What to do - Filter the data below for the string "example" and copy each matching line.

The records -
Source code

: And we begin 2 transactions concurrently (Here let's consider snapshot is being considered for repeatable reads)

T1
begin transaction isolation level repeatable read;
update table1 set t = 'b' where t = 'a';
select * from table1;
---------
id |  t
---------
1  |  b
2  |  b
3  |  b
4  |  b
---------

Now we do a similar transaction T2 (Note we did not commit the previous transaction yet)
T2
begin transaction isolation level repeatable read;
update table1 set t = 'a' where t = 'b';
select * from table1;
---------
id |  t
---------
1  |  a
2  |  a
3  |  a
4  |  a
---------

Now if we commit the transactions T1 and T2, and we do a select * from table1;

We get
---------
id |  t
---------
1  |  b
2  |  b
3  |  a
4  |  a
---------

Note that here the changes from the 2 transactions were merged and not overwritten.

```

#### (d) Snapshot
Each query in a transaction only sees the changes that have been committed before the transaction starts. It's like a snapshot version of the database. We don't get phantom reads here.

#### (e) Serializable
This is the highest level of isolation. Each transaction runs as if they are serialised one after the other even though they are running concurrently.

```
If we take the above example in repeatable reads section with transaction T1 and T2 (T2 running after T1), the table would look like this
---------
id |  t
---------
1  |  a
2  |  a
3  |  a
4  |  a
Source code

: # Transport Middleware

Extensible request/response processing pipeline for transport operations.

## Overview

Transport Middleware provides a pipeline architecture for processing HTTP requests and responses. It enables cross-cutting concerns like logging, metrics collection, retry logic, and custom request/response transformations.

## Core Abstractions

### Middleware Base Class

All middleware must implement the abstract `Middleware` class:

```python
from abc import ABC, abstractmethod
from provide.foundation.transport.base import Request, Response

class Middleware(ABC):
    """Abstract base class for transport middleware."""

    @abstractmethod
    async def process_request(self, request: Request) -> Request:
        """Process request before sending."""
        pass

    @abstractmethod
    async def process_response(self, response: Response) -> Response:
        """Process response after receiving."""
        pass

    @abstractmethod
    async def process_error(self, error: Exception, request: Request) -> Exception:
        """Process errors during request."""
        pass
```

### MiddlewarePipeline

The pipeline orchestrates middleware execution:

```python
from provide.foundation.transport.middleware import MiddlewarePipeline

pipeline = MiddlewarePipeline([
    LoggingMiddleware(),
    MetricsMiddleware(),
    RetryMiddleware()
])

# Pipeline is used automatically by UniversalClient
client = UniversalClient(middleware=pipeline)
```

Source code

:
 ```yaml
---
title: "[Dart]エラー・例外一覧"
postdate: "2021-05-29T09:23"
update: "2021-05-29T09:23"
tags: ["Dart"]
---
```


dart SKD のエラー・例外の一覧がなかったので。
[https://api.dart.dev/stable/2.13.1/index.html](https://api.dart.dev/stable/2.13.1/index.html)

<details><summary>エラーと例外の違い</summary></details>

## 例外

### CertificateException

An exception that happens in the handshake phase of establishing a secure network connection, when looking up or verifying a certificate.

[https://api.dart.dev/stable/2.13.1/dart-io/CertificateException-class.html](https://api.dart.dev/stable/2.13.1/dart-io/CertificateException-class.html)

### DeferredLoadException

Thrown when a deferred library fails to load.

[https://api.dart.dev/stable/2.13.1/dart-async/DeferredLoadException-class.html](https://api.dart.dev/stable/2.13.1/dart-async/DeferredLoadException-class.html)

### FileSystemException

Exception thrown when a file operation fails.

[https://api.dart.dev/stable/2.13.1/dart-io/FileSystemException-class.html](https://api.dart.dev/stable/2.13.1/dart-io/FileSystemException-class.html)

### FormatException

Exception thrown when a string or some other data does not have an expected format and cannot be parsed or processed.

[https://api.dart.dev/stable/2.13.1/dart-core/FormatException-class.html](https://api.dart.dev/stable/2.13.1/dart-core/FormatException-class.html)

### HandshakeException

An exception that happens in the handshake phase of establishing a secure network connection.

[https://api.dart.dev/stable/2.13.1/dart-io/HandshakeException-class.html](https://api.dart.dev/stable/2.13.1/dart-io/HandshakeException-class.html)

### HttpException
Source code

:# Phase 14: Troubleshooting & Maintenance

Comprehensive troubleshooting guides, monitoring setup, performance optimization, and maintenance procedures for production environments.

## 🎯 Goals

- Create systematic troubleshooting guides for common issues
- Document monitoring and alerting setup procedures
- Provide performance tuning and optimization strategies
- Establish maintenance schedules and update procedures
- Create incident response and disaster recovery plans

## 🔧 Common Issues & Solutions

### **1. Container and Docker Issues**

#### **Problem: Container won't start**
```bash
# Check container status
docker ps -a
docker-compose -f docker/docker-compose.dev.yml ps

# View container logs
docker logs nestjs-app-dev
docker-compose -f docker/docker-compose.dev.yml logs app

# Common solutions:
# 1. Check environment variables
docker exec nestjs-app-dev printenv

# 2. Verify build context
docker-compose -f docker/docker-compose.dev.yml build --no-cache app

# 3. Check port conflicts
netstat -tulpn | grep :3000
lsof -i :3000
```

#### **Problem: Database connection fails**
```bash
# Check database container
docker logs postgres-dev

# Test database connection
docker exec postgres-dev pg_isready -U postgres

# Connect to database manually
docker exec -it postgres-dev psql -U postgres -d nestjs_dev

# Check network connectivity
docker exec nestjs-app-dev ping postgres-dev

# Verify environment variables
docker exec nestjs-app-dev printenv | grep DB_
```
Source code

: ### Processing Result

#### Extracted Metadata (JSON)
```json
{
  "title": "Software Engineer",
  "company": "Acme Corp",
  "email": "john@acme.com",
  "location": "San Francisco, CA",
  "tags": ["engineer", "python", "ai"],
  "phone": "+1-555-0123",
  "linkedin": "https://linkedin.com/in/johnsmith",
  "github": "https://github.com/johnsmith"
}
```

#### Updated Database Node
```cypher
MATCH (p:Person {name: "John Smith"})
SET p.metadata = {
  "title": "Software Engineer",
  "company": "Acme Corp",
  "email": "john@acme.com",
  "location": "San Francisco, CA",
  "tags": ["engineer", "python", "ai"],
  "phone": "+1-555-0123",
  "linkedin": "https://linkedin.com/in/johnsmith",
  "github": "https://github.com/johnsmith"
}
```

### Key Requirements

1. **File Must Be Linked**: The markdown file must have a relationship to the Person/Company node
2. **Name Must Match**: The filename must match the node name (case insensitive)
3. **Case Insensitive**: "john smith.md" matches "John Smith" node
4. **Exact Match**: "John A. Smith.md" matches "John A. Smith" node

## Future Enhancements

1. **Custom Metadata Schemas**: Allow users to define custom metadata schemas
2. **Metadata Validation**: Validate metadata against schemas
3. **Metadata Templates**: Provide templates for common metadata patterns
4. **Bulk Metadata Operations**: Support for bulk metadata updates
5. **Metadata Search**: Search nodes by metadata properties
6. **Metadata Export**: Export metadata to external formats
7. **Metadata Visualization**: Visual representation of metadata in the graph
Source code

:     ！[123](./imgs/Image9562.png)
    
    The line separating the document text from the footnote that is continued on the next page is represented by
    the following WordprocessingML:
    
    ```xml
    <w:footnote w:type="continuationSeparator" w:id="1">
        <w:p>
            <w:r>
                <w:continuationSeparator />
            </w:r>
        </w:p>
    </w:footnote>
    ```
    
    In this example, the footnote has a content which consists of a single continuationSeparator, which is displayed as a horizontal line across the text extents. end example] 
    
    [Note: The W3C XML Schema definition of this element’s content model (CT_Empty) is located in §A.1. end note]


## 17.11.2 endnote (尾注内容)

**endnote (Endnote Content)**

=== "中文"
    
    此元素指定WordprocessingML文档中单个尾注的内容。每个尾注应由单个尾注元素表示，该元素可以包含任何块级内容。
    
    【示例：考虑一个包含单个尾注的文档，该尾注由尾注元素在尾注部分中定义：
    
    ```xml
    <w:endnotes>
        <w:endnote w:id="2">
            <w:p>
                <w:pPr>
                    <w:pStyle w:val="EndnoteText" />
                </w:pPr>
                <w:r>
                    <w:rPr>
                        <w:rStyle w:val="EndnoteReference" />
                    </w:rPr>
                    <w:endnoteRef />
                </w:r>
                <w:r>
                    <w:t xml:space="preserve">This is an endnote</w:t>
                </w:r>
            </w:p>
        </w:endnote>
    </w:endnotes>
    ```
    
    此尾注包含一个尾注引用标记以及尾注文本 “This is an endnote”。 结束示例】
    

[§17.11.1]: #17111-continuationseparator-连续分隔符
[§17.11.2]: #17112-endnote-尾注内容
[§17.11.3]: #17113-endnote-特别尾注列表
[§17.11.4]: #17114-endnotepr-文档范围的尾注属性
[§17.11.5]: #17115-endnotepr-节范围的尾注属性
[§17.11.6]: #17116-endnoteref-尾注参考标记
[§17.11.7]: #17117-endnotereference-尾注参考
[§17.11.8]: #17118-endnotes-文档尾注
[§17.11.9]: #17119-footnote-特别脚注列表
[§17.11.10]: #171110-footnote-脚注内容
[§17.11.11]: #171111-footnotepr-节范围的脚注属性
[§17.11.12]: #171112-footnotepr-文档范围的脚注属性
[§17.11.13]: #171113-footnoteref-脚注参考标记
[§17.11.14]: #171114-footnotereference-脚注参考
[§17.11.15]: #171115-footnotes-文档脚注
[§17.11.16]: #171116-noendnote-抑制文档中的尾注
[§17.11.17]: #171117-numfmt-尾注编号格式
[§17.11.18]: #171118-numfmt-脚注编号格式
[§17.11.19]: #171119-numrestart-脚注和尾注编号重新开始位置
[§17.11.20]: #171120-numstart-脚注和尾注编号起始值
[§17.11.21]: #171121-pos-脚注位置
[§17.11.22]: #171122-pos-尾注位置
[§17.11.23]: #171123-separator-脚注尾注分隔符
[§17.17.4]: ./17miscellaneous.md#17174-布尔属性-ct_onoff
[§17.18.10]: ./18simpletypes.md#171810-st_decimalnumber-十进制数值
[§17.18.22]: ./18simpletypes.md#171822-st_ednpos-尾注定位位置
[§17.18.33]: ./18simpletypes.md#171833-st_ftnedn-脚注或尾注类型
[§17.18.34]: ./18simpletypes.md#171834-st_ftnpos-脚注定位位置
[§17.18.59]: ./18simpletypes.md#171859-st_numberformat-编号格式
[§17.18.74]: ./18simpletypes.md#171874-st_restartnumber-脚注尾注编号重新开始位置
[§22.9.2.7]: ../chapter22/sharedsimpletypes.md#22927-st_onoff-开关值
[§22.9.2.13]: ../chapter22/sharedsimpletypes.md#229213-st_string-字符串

Result -
If we take the above example in repeatable reads section with transaction T1 and T2 (T2 running after T1), the table would look like this
    In this example, the footnote has a content which consists of a single continuationSeparator, which is displayed as a horizontal line across the text extents. end example] 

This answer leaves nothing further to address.